About Matthew Dentith

Author of "The Philosophy of Conspiracy Theories" (Palgrave Macmillan), Matthew Dentith wrote his PhD on epistemic issues surrounding belief in conspiracy theories. He is a frequent media commentator on the weird and the wonderful, both locally and internationally. On occasion he can be caught dreaming about wax lions but, mostly, it is rumoured he works for elements of the New World Order.

2 comments:

  1. Yes, to what extent does the Polite Fiction dovetail with conspiracy? It’s been said that the German people at the time could have guessed what might have been happening to the people who were rounded up and carted off, but most chose not to think about it, or believe something less unpleasant.
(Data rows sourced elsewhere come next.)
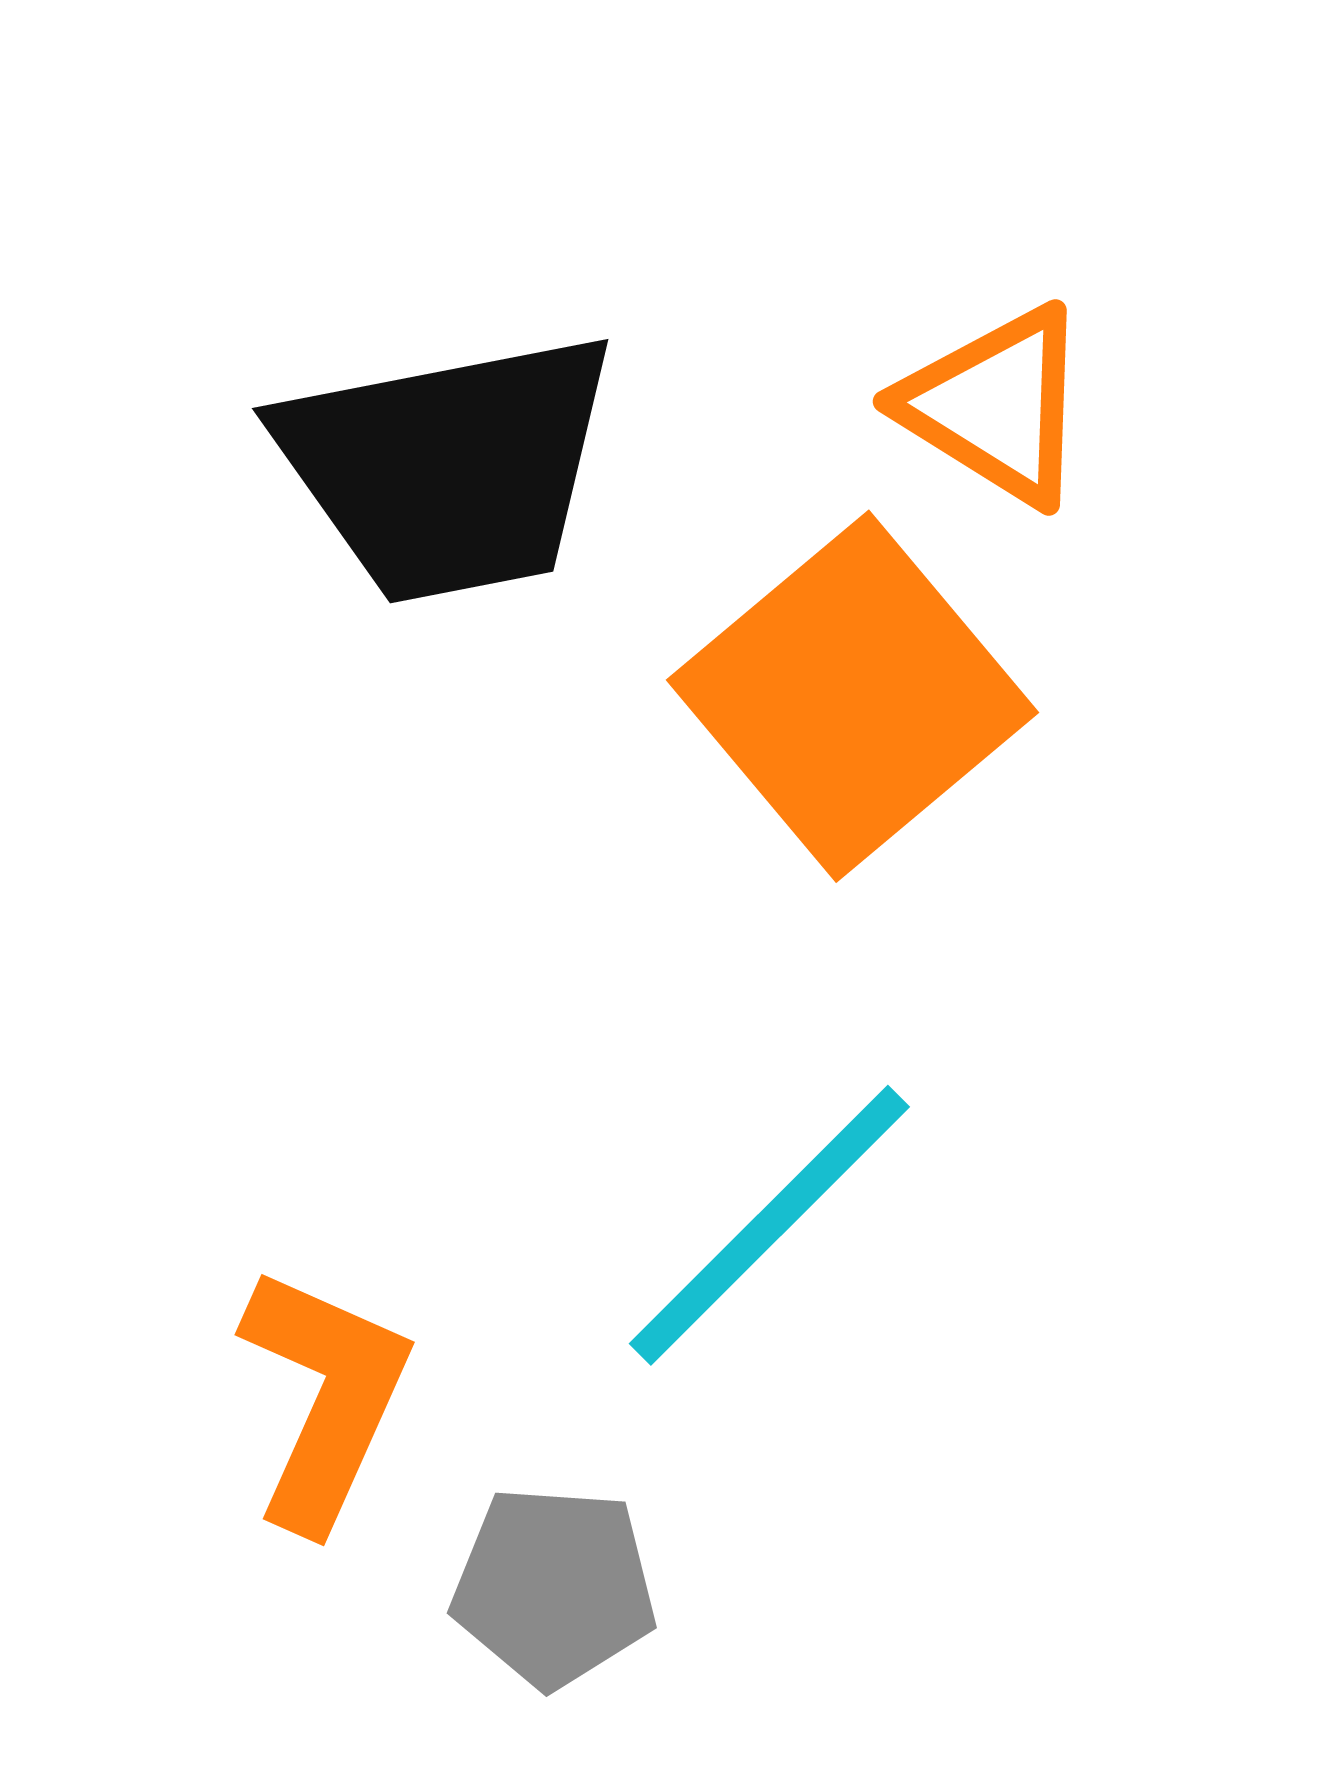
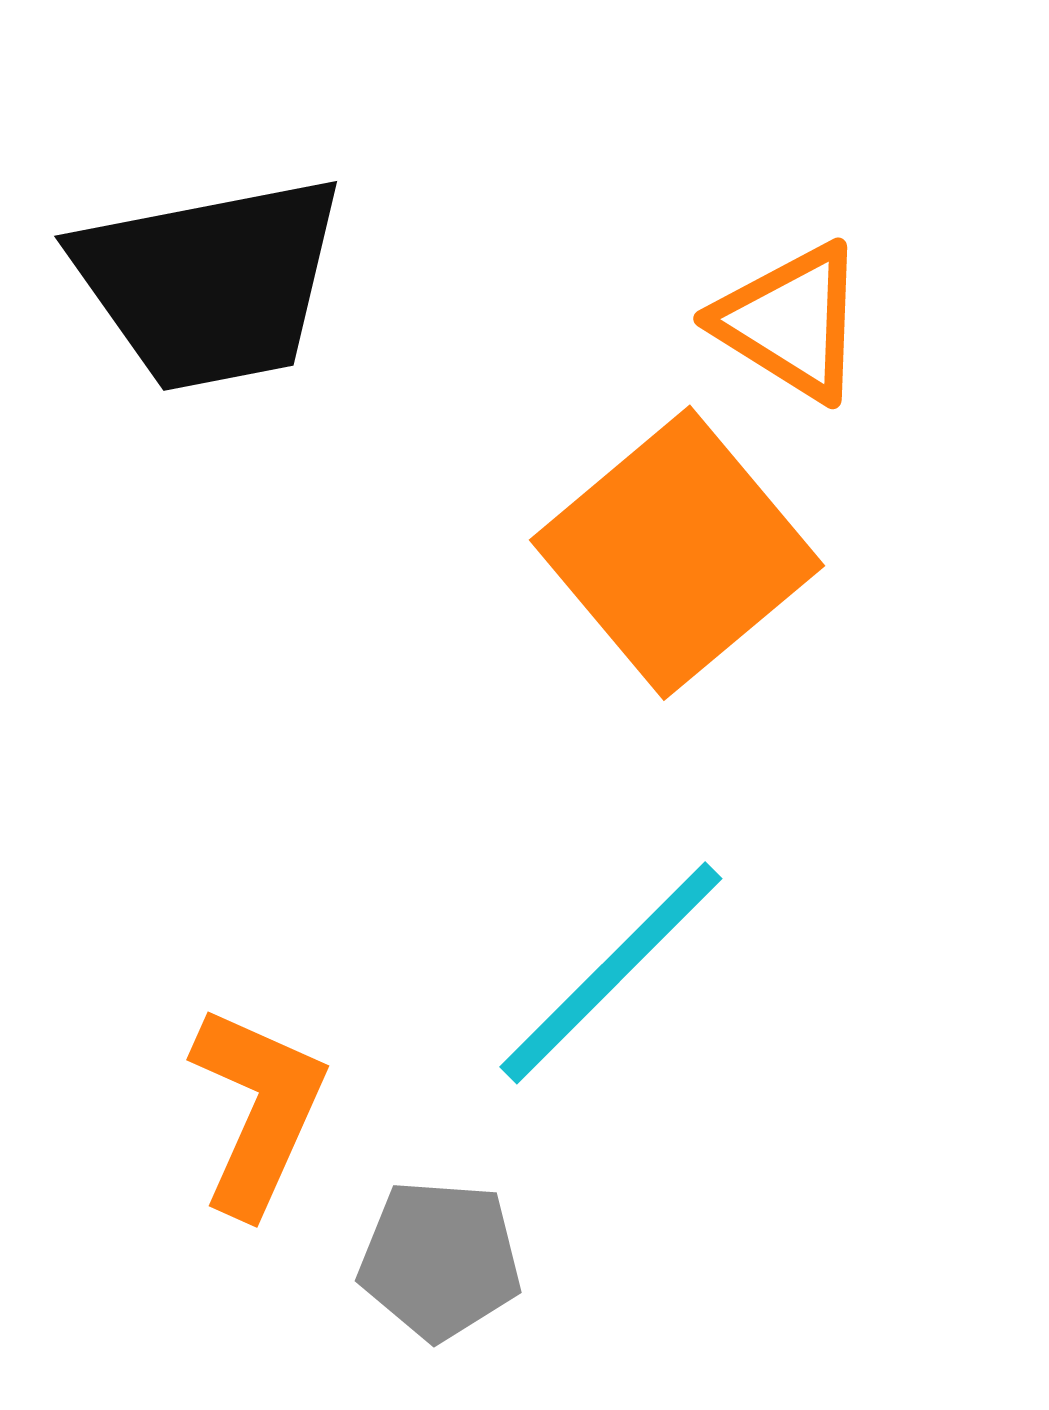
black trapezoid: (448, 467) -> (210, 283), moved

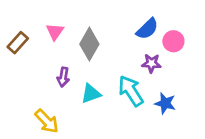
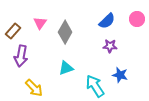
pink circle: (173, 41) -> (137, 19), moved
purple arrow: (63, 77) -> (21, 56), moved, size x1.5
cyan arrow: (131, 91) -> (95, 86), moved

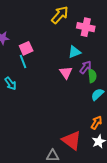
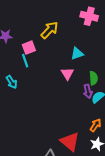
yellow arrow: (60, 15) -> (49, 30), moved
pink cross: (86, 27) -> (89, 16), moved
purple arrow: (86, 67) -> (88, 91), moved, turned 128

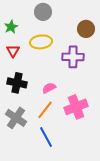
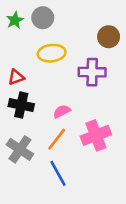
gray circle: (43, 12) -> (43, 18), moved
green star: (11, 27) -> (15, 20), moved
red triangle: (13, 51) -> (16, 77), moved, turned 40

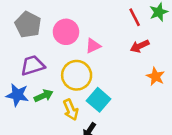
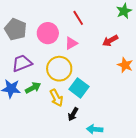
red line: (135, 17) -> (78, 18), moved

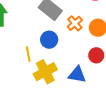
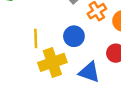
blue circle: (49, 40) -> (74, 36), moved

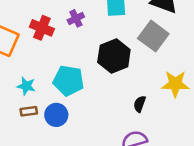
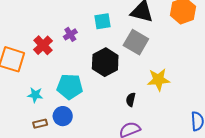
red cross: (42, 28) -> (43, 45), turned 30
brown rectangle: (29, 111) -> (40, 124), moved

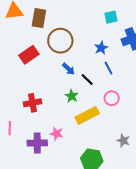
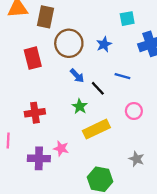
blue star: (101, 48) -> (104, 44), moved
red rectangle: (29, 55) -> (33, 58), turned -72
blue line: (109, 68) -> (122, 76), turned -48
pink circle: (112, 98) -> (134, 111), moved

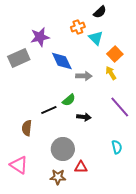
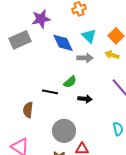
cyan triangle: (96, 38) -> (89, 36), moved
yellow arrow: (111, 73) -> (112, 55), turned -40
black line: (49, 110) -> (50, 92), turned 35

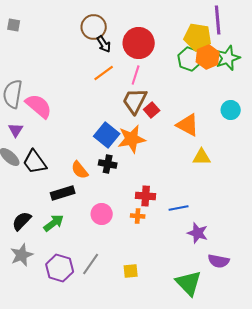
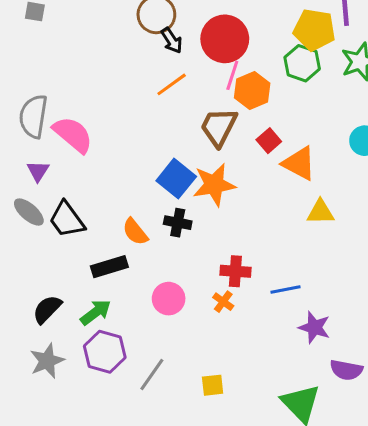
orange hexagon: (208, 57) -> (252, 91), moved
pink line: (136, 75) -> (232, 75), moved
red square: (152, 110) -> (269, 141), moved
orange cross: (138, 216) -> (223, 302), turned 32
purple hexagon: (60, 268) -> (105, 352), moved

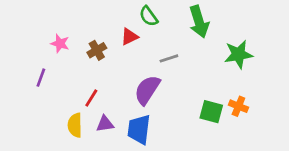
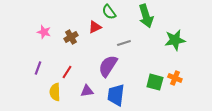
purple line: (41, 78) -> (38, 68), moved
purple triangle: (105, 124) -> (87, 91), moved
blue trapezoid: (139, 129) -> (116, 95), moved

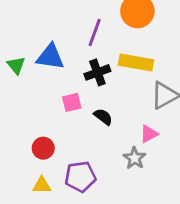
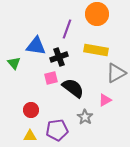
green triangle: (16, 65) -> (14, 63), moved
black cross: (97, 72) -> (59, 57), moved
black semicircle: (103, 117) -> (73, 88), size x1.6
gray star: (135, 158) -> (85, 117), moved

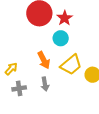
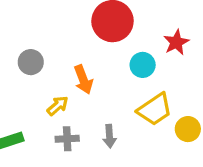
red star: (65, 18) -> (176, 42), moved
orange arrow: (44, 60) -> (83, 80), moved

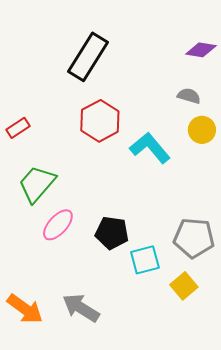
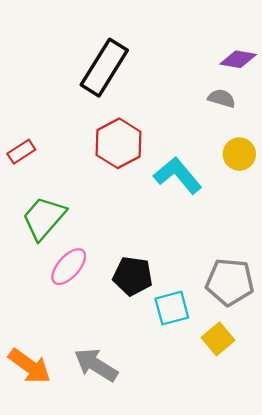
gray semicircle: (189, 96) -> (222, 98), moved

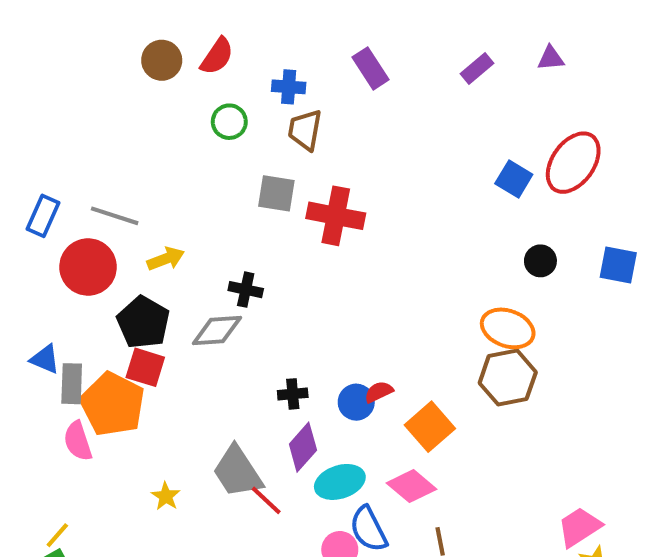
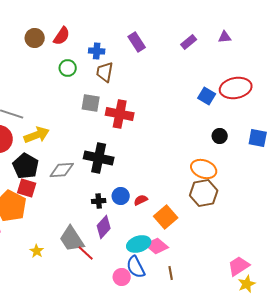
red ellipse: (573, 163) -> (236, 88), turned 44
yellow arrow: (166, 259) -> (37, 135), size x1.4
black cross: (246, 290) -> (99, 158), moved, size x1.8
blue circle: (356, 402) -> (121, 196), moved
cyan ellipse: (340, 482) -> (139, 244), moved

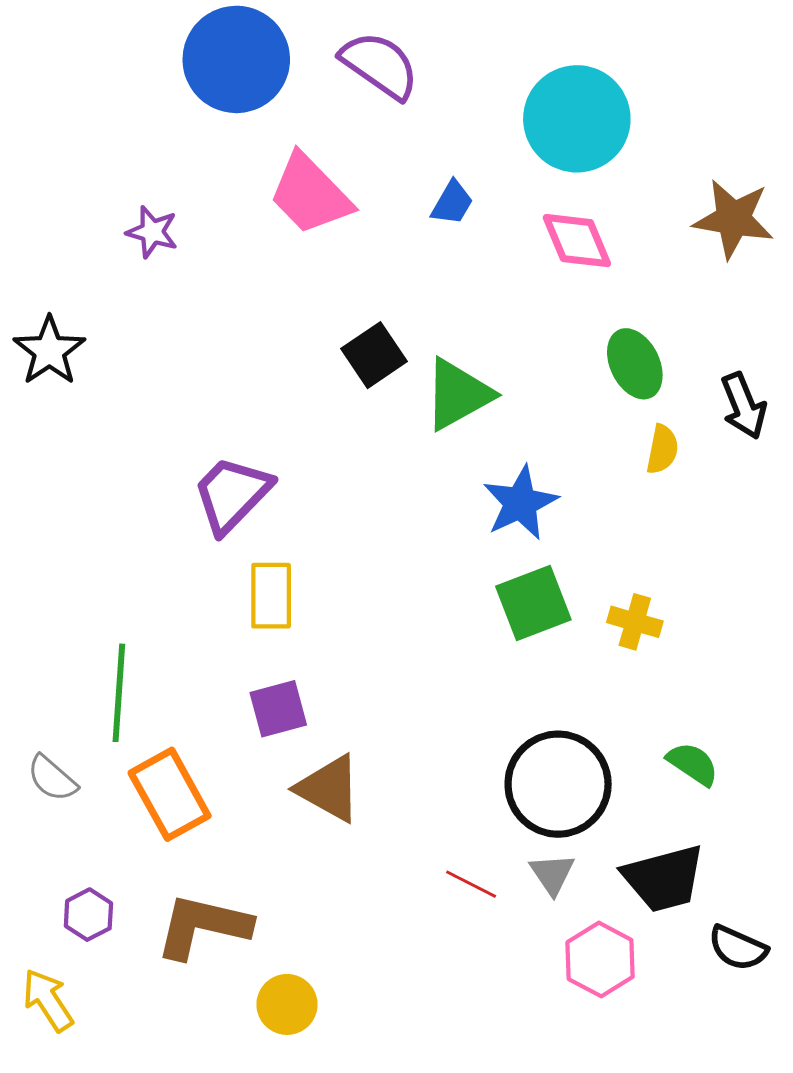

  2. There’s a whole set of posts to be written on the notion of Public Trust in Institutions (for those of you who want to bone up on the material then I recommend looing at the excised portions of Brian Keeley’s and Lee Basham’s articles); essentially the argument goes that we usually feel that we have no real grounds to disbelieve what our public institutions tell us, so if they tell us that the Jewish population is living happily in relocation camps then we should believe that to be the case. Thus you might argue that there is no ‘polite fiction’ in the sense that people are ignoring what is really happening because they have little grounds to think that what they are being told is false. Whether it is rational to trust public institutions is another matter entirely; SIS is (nominally) a public insitution but it (probably correctly) lies to the public about its activities all the time. We can guess to our hearts’ content as to what they are really doing, but unless we get some ‘hard’ evidence to prove it those guesses are probably worthless. Although you might argue that believing the official line when there is prior evidence of it being less than honest is worthless as well, although that belief may be slightly better in some epistemic sense.